» **Job**: Please give these lines again with "common name" swapped for "vernacular name" and nothing else changed.

» **Information provided**:

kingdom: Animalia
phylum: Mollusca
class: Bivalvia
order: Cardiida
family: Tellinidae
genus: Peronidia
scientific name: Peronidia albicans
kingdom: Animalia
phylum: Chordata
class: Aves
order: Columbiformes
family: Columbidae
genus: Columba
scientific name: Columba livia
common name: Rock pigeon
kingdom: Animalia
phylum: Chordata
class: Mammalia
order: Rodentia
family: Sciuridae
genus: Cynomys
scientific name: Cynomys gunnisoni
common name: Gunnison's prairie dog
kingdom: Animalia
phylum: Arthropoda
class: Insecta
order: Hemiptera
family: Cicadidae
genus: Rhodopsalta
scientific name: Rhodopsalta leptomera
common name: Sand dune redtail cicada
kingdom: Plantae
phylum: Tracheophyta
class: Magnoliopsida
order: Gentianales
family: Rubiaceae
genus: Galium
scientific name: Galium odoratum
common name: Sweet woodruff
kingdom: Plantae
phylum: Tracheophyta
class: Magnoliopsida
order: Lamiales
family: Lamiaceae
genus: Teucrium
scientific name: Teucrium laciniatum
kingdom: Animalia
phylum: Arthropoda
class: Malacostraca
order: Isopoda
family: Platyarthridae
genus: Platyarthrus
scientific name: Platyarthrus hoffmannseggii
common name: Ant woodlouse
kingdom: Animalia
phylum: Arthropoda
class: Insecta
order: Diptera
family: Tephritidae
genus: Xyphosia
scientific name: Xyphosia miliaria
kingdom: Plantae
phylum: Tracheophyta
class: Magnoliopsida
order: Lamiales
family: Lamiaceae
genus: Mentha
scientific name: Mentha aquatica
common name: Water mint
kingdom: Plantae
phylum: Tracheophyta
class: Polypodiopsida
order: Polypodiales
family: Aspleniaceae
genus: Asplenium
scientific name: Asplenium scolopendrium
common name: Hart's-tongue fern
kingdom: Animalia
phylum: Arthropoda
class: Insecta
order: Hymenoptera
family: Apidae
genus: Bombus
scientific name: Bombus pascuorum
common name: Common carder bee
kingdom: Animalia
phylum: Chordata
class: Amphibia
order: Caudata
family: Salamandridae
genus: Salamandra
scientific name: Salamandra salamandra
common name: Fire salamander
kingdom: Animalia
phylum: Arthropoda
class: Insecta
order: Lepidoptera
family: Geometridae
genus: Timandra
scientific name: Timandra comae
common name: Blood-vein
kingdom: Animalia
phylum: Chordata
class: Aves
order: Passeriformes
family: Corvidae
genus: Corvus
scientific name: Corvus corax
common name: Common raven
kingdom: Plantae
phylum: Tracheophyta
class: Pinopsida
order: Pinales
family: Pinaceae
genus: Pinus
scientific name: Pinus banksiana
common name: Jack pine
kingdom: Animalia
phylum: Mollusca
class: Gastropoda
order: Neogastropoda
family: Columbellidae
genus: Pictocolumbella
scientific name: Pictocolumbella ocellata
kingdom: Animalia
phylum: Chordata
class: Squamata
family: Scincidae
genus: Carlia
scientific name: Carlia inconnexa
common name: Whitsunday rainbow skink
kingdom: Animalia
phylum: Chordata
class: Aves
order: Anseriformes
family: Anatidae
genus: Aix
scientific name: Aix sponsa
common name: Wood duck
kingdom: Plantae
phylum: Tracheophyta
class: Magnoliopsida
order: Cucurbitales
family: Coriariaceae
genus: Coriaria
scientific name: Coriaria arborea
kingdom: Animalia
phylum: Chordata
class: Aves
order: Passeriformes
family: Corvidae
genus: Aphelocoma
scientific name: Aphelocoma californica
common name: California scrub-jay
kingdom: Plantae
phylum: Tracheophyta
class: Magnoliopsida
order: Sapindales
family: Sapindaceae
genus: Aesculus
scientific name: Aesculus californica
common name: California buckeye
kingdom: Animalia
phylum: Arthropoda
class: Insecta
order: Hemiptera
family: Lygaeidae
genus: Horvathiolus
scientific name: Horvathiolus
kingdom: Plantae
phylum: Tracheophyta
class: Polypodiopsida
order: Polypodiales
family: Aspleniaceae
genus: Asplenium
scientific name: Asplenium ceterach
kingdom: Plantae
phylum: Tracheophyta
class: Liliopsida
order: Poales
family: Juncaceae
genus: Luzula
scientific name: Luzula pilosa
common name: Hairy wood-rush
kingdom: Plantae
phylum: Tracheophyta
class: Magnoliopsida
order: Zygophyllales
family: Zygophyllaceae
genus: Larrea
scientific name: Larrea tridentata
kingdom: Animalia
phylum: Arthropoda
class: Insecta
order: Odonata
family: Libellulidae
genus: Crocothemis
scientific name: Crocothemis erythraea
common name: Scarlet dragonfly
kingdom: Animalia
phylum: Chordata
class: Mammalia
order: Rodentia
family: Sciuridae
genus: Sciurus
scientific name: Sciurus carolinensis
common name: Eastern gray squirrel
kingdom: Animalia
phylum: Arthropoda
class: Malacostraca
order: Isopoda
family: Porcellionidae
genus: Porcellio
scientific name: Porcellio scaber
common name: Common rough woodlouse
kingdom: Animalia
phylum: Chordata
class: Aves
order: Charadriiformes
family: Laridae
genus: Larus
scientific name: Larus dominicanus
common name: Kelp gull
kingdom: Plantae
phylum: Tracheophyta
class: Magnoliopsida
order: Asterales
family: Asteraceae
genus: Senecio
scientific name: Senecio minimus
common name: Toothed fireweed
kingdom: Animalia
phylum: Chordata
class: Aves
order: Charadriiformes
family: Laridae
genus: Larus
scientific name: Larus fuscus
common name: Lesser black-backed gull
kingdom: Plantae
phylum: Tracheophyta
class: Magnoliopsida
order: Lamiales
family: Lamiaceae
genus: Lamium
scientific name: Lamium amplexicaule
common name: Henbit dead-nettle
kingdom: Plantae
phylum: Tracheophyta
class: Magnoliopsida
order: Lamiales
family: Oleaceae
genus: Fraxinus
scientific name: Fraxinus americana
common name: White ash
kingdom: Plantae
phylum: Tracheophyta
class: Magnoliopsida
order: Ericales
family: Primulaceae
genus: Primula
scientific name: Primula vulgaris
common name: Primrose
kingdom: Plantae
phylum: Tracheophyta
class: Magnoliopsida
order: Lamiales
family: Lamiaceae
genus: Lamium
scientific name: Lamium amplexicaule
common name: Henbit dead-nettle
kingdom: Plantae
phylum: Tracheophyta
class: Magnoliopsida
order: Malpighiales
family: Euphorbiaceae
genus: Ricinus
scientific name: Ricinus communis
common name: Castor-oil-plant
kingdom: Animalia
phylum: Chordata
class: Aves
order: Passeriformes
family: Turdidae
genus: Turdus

» **Solved exercise**:
kingdom: Animalia
phylum: Mollusca
class: Bivalvia
order: Cardiida
family: Tellinidae
genus: Peronidia
scientific name: Peronidia albicans
kingdom: Animalia
phylum: Chordata
class: Aves
order: Columbiformes
family: Columbidae
genus: Columba
scientific name: Columba livia
vernacular name: Rock pigeon
kingdom: Animalia
phylum: Chordata
class: Mammalia
order: Rodentia
family: Sciuridae
genus: Cynomys
scientific name: Cynomys gunnisoni
vernacular name: Gunnison's prairie dog
kingdom: Animalia
phylum: Arthropoda
class: Insecta
order: Hemiptera
family: Cicadidae
genus: Rhodopsalta
scientific name: Rhodopsalta leptomera
vernacular name: Sand dune redtail cicada
kingdom: Plantae
phylum: Tracheophyta
class: Magnoliopsida
order: Gentianales
family: Rubiaceae
genus: Galium
scientific name: Galium odoratum
vernacular name: Sweet woodruff
kingdom: Plantae
phylum: Tracheophyta
class: Magnoliopsida
order: Lamiales
family: Lamiaceae
genus: Teucrium
scientific name: Teucrium laciniatum
kingdom: Animalia
phylum: Arthropoda
class: Malacostraca
order: Isopoda
family: Platyarthridae
genus: Platyarthrus
scientific name: Platyarthrus hoffmannseggii
vernacular name: Ant woodlouse
kingdom: Animalia
phylum: Arthropoda
class: Insecta
order: Diptera
family: Tephritidae
genus: Xyphosia
scientific name: Xyphosia miliaria
kingdom: Plantae
phylum: Tracheophyta
class: Magnoliopsida
order: Lamiales
family: Lamiaceae
genus: Mentha
scientific name: Mentha aquatica
vernacular name: Water mint
kingdom: Plantae
phylum: Tracheophyta
class: Polypodiopsida
order: Polypodiales
family: Aspleniaceae
genus: Asplenium
scientific name: Asplenium scolopendrium
vernacular name: Hart's-tongue fern
kingdom: Animalia
phylum: Arthropoda
class: Insecta
order: Hymenoptera
family: Apidae
genus: Bombus
scientific name: Bombus pascuorum
vernacular name: Common carder bee
kingdom: Animalia
phylum: Chordata
class: Amphibia
order: Caudata
family: Salamandridae
genus: Salamandra
scientific name: Salamandra salamandra
vernacular name: Fire salamander
kingdom: Animalia
phylum: Arthropoda
class: Insecta
order: Lepidoptera
family: Geometridae
genus: Timandra
scientific name: Timandra comae
vernacular name: Blood-vein
kingdom: Animalia
phylum: Chordata
class: Aves
order: Passeriformes
family: Corvidae
genus: Corvus
scientific name: Corvus corax
vernacular name: Common raven
kingdom: Plantae
phylum: Tracheophyta
class: Pinopsida
order: Pinales
family: Pinaceae
genus: Pinus
scientific name: Pinus banksiana
vernacular name: Jack pine
kingdom: Animalia
phylum: Mollusca
class: Gastropoda
order: Neogastropoda
family: Columbellidae
genus: Pictocolumbella
scientific name: Pictocolumbella ocellata
kingdom: Animalia
phylum: Chordata
class: Squamata
family: Scincidae
genus: Carlia
scientific name: Carlia inconnexa
vernacular name: Whitsunday rainbow skink
kingdom: Animalia
phylum: Chordata
class: Aves
order: Anseriformes
family: Anatidae
genus: Aix
scientific name: Aix sponsa
vernacular name: Wood duck
kingdom: Plantae
phylum: Tracheophyta
class: Magnoliopsida
order: Cucurbitales
family: Coriariaceae
genus: Coriaria
scientific name: Coriaria arborea
kingdom: Animalia
phylum: Chordata
class: Aves
order: Passeriformes
family: Corvidae
genus: Aphelocoma
scientific name: Aphelocoma californica
vernacular name: California scrub-jay
kingdom: Plantae
phylum: Tracheophyta
class: Magnoliopsida
order: Sapindales
family: Sapindaceae
genus: Aesculus
scientific name: Aesculus californica
vernacular name: California buckeye
kingdom: Animalia
phylum: Arthropoda
class: Insecta
order: Hemiptera
family: Lygaeidae
genus: Horvathiolus
scientific name: Horvathiolus
kingdom: Plantae
phylum: Tracheophyta
class: Polypodiopsida
order: Polypodiales
family: Aspleniaceae
genus: Asplenium
scientific name: Asplenium ceterach
kingdom: Plantae
phylum: Tracheophyta
class: Liliopsida
order: Poales
family: Juncaceae
genus: Luzula
scientific name: Luzula pilosa
vernacular name: Hairy wood-rush
kingdom: Plantae
phylum: Tracheophyta
class: Magnoliopsida
order: Zygophyllales
family: Zygophyllaceae
genus: Larrea
scientific name: Larrea tridentata
kingdom: Animalia
phylum: Arthropoda
class: Insecta
order: Odonata
family: Libellulidae
genus: Crocothemis
scientific name: Crocothemis erythraea
vernacular name: Scarlet dragonfly
kingdom: Animalia
phylum: Chordata
class: Mammalia
order: Rodentia
family: Sciuridae
genus: Sciurus
scientific name: Sciurus carolinensis
vernacular name: Eastern gray squirrel
kingdom: Animalia
phylum: Arthropoda
class: Malacostraca
order: Isopoda
family: Porcellionidae
genus: Porcellio
scientific name: Porcellio scaber
vernacular name: Common rough woodlouse
kingdom: Animalia
phylum: Chordata
class: Aves
order: Charadriiformes
family: Laridae
genus: Larus
scientific name: Larus dominicanus
vernacular name: Kelp gull
kingdom: Plantae
phylum: Tracheophyta
class: Magnoliopsida
order: Asterales
family: Asteraceae
genus: Senecio
scientific name: Senecio minimus
vernacular name: Toothed fireweed
kingdom: Animalia
phylum: Chordata
class: Aves
order: Charadriiformes
family: Laridae
genus: Larus
scientific name: Larus fuscus
vernacular name: Lesser black-backed gull
kingdom: Plantae
phylum: Tracheophyta
class: Magnoliopsida
order: Lamiales
family: Lamiaceae
genus: Lamium
scientific name: Lamium amplexicaule
vernacular name: Henbit dead-nettle
kingdom: Plantae
phylum: Tracheophyta
class: Magnoliopsida
order: Lamiales
family: Oleaceae
genus: Fraxinus
scientific name: Fraxinus americana
vernacular name: White ash
kingdom: Plantae
phylum: Tracheophyta
class: Magnoliopsida
order: Ericales
family: Primulaceae
genus: Primula
scientific name: Primula vulgaris
vernacular name: Primrose
kingdom: Plantae
phylum: Tracheophyta
class: Magnoliopsida
order: Lamiales
family: Lamiaceae
genus: Lamium
scientific name: Lamium amplexicaule
vernacular name: Henbit dead-nettle
kingdom: Plantae
phylum: Tracheophyta
class: Magnoliopsida
order: Malpighiales
family: Euphorbiaceae
genus: Ricinus
scientific name: Ricinus communis
vernacular name: Castor-oil-plant
kingdom: Animalia
phylum: Chordata
class: Aves
order: Passeriformes
family: Turdidae
genus: Turdus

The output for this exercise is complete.